Regola is the 7th rione of Rome, Italy, identified by the initials R. VII, and belongs to the Municipio I. The name comes from Arenula (the name is recognizable in the modern Via Arenula), which was the name of the soft sand (rena in Italian) that the river Tiber left after the floods, and that built strands on the left bank.

The inhabitants of the rione are called Regolanti. They were nicknamed mangiacode ('tail-eaters'), after the typical dish coda alla vaccinara, which was a specialty of the many vaccinari ('butchers') of the rione.

The seal of the rione represents a rampant deer with a turquoise background.

==History==
During the Roman Empire, the area belonged to the Campus Martius. In particular, in the modern Regola there was the trigarium, the stadium where the riders of the triga (a cart with three horses) used to train.

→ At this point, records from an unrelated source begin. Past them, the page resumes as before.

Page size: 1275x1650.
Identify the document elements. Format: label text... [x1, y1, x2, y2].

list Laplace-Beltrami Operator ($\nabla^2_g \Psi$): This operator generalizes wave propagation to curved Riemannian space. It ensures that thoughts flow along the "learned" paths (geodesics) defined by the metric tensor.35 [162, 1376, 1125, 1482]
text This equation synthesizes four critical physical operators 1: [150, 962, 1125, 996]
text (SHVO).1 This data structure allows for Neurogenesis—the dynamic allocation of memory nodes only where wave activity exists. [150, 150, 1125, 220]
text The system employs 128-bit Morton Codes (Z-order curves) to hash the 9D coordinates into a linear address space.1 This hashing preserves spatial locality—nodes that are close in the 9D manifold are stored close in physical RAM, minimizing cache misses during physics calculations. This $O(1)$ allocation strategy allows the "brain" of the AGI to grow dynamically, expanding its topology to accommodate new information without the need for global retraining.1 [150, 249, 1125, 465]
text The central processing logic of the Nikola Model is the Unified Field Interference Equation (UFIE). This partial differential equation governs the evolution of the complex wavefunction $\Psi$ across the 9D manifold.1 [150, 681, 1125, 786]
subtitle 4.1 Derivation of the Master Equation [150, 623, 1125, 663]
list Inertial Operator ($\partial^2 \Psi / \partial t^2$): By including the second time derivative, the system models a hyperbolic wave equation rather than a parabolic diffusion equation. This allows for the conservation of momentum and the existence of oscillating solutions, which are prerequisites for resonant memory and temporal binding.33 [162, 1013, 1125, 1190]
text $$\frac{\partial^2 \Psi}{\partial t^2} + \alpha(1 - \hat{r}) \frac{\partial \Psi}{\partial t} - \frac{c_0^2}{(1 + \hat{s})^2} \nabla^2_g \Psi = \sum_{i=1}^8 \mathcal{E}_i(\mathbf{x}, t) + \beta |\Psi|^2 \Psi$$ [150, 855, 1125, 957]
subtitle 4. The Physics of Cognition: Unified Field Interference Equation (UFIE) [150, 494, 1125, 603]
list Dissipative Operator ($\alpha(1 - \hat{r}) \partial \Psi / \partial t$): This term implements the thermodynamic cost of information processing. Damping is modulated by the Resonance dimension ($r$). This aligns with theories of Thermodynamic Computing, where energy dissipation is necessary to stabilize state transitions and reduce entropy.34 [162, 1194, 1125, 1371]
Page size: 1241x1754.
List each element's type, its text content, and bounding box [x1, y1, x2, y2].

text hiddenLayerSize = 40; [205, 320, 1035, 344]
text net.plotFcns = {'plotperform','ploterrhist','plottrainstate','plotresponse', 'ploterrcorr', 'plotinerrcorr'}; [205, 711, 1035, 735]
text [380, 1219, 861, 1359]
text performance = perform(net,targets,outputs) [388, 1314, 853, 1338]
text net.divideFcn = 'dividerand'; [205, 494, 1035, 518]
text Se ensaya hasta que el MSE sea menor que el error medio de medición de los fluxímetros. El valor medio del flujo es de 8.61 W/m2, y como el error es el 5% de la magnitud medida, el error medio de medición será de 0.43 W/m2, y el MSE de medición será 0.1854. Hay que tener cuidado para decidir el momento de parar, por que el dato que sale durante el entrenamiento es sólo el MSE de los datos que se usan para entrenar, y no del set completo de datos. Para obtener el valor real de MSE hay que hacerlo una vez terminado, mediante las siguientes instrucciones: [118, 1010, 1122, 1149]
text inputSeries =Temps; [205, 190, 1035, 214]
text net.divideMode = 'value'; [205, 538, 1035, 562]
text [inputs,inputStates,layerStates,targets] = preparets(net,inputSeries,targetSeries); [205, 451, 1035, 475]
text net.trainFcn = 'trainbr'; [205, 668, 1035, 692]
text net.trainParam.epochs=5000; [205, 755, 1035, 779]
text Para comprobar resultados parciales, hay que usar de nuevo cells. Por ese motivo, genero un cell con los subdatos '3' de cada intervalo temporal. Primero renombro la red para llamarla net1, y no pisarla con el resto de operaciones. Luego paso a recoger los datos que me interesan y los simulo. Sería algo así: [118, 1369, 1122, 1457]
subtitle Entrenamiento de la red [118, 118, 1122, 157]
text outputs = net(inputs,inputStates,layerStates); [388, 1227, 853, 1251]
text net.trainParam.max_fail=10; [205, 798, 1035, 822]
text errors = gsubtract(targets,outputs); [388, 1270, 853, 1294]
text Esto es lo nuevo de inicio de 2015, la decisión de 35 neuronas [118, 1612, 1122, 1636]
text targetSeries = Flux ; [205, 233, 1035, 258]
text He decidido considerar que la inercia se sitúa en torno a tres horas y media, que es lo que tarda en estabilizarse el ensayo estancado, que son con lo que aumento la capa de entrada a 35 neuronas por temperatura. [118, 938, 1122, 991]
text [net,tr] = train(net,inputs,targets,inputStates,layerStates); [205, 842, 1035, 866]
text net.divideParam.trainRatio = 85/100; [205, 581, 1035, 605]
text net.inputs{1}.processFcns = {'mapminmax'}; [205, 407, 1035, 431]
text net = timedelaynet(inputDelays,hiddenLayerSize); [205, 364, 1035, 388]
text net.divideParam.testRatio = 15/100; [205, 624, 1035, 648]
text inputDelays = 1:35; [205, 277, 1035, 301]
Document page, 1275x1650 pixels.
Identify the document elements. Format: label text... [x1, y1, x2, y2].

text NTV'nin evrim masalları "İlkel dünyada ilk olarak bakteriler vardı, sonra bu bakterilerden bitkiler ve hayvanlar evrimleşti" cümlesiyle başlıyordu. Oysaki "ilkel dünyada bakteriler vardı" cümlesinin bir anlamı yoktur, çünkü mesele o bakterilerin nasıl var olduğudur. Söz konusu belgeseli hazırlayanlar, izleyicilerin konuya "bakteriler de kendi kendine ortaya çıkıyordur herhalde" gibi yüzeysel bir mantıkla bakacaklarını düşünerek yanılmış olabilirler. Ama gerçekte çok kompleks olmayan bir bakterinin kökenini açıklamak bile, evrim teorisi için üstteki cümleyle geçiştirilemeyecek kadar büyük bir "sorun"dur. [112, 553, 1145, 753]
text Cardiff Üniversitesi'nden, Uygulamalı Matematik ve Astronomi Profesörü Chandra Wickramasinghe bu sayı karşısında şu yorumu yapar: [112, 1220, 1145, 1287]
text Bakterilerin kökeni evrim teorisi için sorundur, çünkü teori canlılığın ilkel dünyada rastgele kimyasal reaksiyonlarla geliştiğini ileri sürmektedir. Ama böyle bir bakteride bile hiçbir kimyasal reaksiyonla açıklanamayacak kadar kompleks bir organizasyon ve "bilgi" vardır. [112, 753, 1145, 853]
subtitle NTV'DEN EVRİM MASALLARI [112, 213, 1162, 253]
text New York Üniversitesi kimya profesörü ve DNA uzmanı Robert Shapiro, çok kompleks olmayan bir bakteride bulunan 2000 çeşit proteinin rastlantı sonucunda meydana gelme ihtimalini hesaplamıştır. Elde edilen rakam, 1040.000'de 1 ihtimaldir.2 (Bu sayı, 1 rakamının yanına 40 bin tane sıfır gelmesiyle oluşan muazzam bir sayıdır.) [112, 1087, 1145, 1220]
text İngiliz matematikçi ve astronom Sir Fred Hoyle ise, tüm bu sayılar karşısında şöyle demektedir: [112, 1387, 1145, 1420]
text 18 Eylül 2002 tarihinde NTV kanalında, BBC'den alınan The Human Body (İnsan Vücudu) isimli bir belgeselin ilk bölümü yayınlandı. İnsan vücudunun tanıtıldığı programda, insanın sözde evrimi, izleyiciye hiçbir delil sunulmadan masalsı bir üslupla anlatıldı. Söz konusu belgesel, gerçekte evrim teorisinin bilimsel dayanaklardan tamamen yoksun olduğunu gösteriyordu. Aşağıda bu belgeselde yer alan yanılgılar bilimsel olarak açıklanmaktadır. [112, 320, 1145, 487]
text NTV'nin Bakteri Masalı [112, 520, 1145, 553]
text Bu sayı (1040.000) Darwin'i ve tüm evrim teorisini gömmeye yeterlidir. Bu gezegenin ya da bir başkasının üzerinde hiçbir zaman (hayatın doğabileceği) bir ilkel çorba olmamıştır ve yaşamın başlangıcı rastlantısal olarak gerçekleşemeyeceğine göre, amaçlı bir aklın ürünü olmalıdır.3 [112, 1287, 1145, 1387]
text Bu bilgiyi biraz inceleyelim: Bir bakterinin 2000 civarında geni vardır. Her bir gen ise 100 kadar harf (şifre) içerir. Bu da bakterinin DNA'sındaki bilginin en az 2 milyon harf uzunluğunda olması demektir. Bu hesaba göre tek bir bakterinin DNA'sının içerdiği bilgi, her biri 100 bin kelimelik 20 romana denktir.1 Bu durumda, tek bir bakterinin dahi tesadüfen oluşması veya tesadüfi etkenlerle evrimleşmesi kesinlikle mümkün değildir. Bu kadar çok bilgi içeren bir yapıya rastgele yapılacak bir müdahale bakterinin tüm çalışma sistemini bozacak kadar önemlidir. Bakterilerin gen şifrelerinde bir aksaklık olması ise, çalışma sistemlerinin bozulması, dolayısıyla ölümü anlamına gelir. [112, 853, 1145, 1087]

When Emperor Augustus divided Rome into 14 regions, the modern Regola belonged was included in the IX region called Circus Flaminius. In the Middle Ages it entered the fourth of the seven new ecclesiastic regions, even if at that time the limits of the rioni were not very clear.

Because of the very frequent floods of the river Tiber, the area was unhealthy and it was drained at the end of the Middle Ages.

In 1586, when rione Borgo was established, the number of the rioni increased to 14, and Regola became the 7th, with the name of Arenulae et Chacabariorum.

In 1875, after the walls to stop the floods of the Tiber were built, the look of the area changed completely, removing all the things that grew up close to the river during the centuries.

Though small, the rione contains many kinds of buildings: palaces, hospitals, churches, embassies, ancient prisons and poor houses.

==Geography==
===Boundaries===
To the north, Regola borders with Ponte (R. V), from which is separated by Via Bravaria, Vicolo della Scimia, Via delle Carceri and Via dei Banchi Vecchi; with Parione (R. VI), whose border is marked by Via dei Banchi Vecchi, Via del Pellegrino, Via dei Cappellari, Campo de' Fiori, Via dei Giubbonari; and with Sant'Eustachio (R. VIII), the boundary being outlined by Via dei Giubbonari, Piazza Benedetto Cairoli, Via Arenula and Via di Santa Maria del Pianto.

To the east, it borders with Sant'Angelo (R. XI), from which is separated by Via di Santa Maria del Pianto and Piazza delle Cinque Scole, up to the Tiber. The Tiber itself briefly outlines the boundary with Ripa (R. XII), alongside the Tiber Island.

Southward and westward, Regola borders with Trastevere (R. XIII), from which is separated by the stretch of the Tiber between Ponte Giuseppe Mazzini and Ponte Garibaldi.

==Places of interest==
===Palaces and other buildings===
- Palazzo Cisterna, in Via Giulia.
- Palazzo Falconieri, in Via Giulia.
- Palazzo Farnese, in Piazza Farnese, seat of the French embassy.
- Palazzo Fusconi-Pighini, in Piazza Farnese.
- Palazzo Piacentini, in Via Arenula, seat of the Ministry of Justice.
- Palazzo del Monte di Pietà, in Piazza del Monte di Pietà.
- Palazzo Spada and Galleria Spada, in Piazza Capo di Ferro.
- Palazzo Cenci, in Via Beatrice Cenci.
- Palazzetto Cenci, in Piazza Cenci.

===Churches===
- Sant'Eligio degli Orefici
- Santa Maria in Monticelli
- Santissima Trinità dei Pellegrini
- San Salvatore in Onda
- Santo Spirito dei Napoletani
- Santa Caterina da Siena a Via Giulia
- Santa Maria dell'Orazione e Morte
- Santi Giovanni Evangelista e Petronio
- San Paolo alla Regola
- San Tommaso ai Cenci
- Santa Maria del Pianto
- San Salvatore in Campo
- Santa Maria della Quercia
- Santa Brigida
- San Girolamo della Carità
- Santa Caterina della Rota
- San Tommaso di Canterbury
- Santa Maria in Monserrato degli Spagnoli
- Santa Lucia del Gonfalone

===Education===
Public libraries in Regola include the Biblioteca Centrale dei Ragazzi.